The column clearly touched a nerve.
“You’re wrong,” Edwards told Mann in a news release. “A vote for John Bel Edwards is a vote for the only candidate who will save Louisiana from another four years of Bobby Jindal’s calamitous policies. … I firmly believe that the people of Louisiana see more than just a letter behind the candidate’s name.”
So how does a Democrat overcome the odds?
“By being the best candidate in the field and having the best ideas,” he said in the interview.
Still, that D behind his name describes not just Edwards’ party identification. It also fits his philosophy, he said, noting that “I believe government has a role to play in improving people’s lives.” And it’s a big part of his political profile.
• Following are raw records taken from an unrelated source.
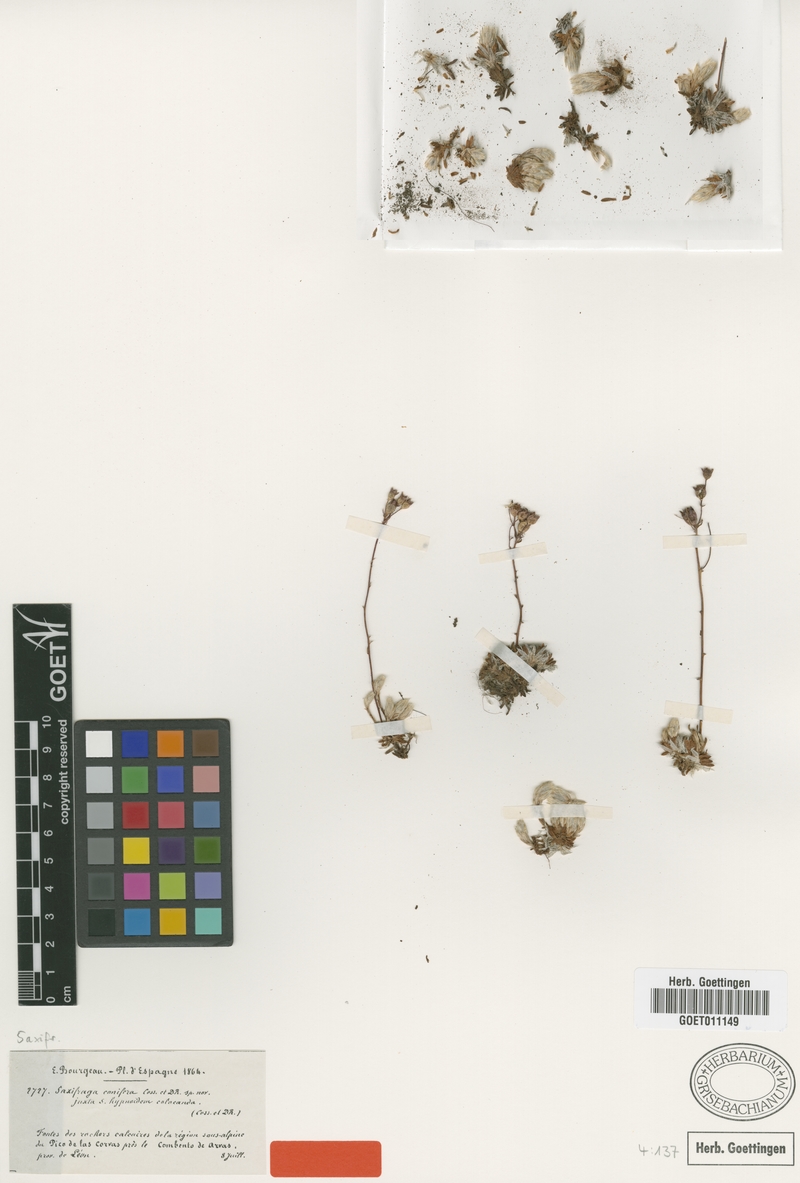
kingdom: Plantae
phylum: Tracheophyta
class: Magnoliopsida
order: Saxifragales
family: Saxifragaceae
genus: Saxifraga
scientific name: Saxifraga conifera
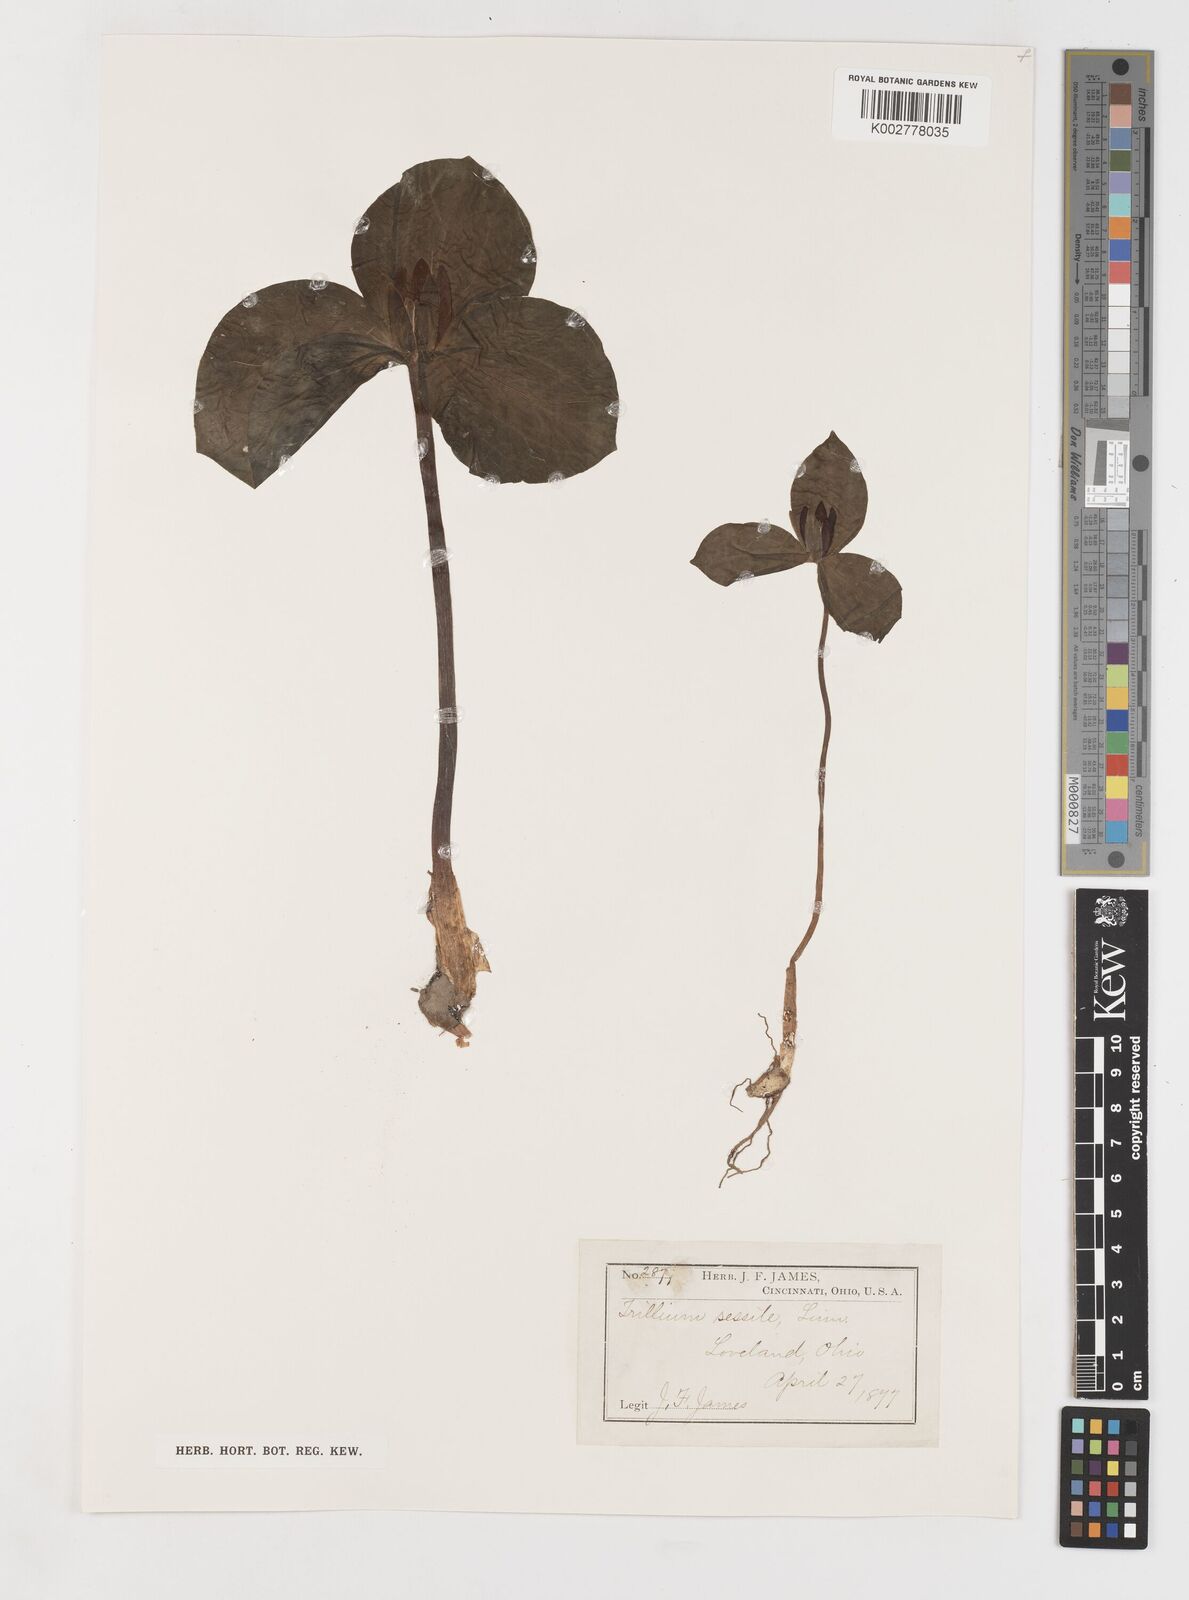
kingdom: Plantae
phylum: Tracheophyta
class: Liliopsida
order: Liliales
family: Melanthiaceae
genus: Trillium
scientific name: Trillium sessile
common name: Sessile trillium
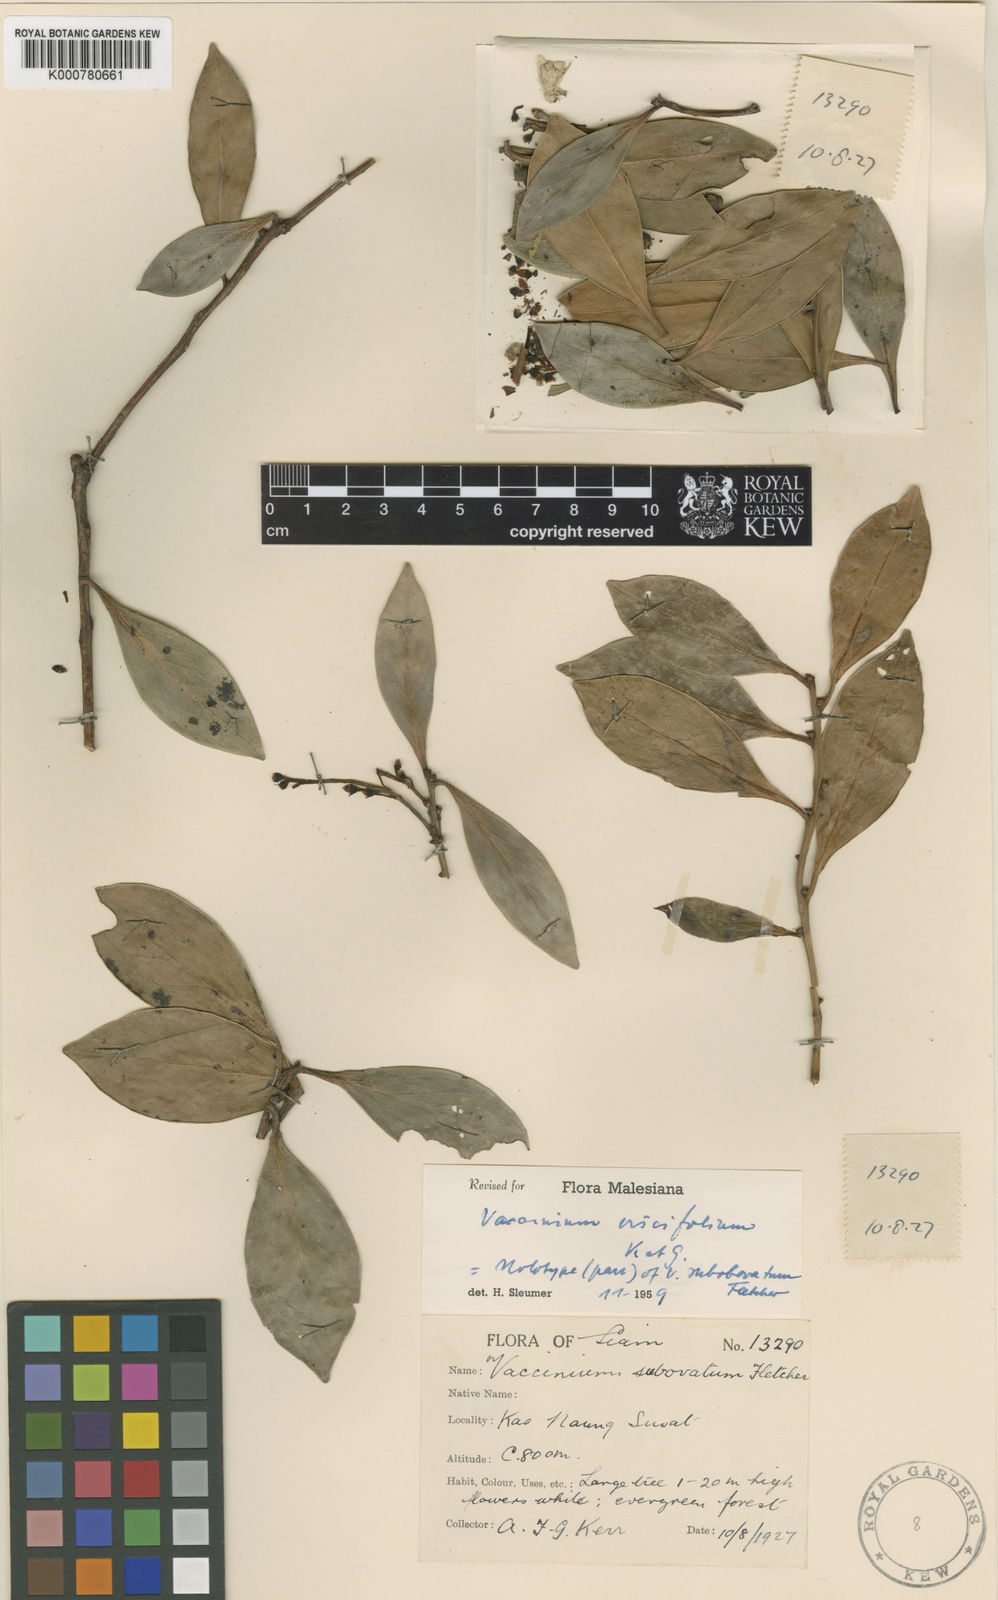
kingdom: Plantae
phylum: Tracheophyta
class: Magnoliopsida
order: Ericales
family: Ericaceae
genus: Vaccinium
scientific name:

Edwards chairs the House’s Democratic caucus, and as such, is particularly vocal on party priorities such as accepting the federal Medicaid money, raising the minimum wage and assuring pay equity for women. He serves on the Education Committee and has pushed measures, often unsuccessfully, to constrain the spread of school choice. This year he authored a bill to limit private school vouchers to incoming kindergartners who would otherwise attend public schools ranked D or F, and another to prevent the state education board from authorizing new charters in local systems that have earned A or B rankings. Neither made it out of committee. Last year, Edwards broke with his fellow Democrats from the Black Caucus and joined with conservative colleagues to oppose the Common Core standards. That too failed.
Asked to name a notable success, Edwards pointed to a 2013 increase he helped secure in the MFP state funding for public schools, the first bump since 2008.
Although he frequently finds himself on the losing end of polarizing votes, Edwards insists that there’s still value in fighting the good fight.
“It takes several tries to pass a good bill, but the bad ones pass,” he said. “You’ve just got to keep having the conversation.”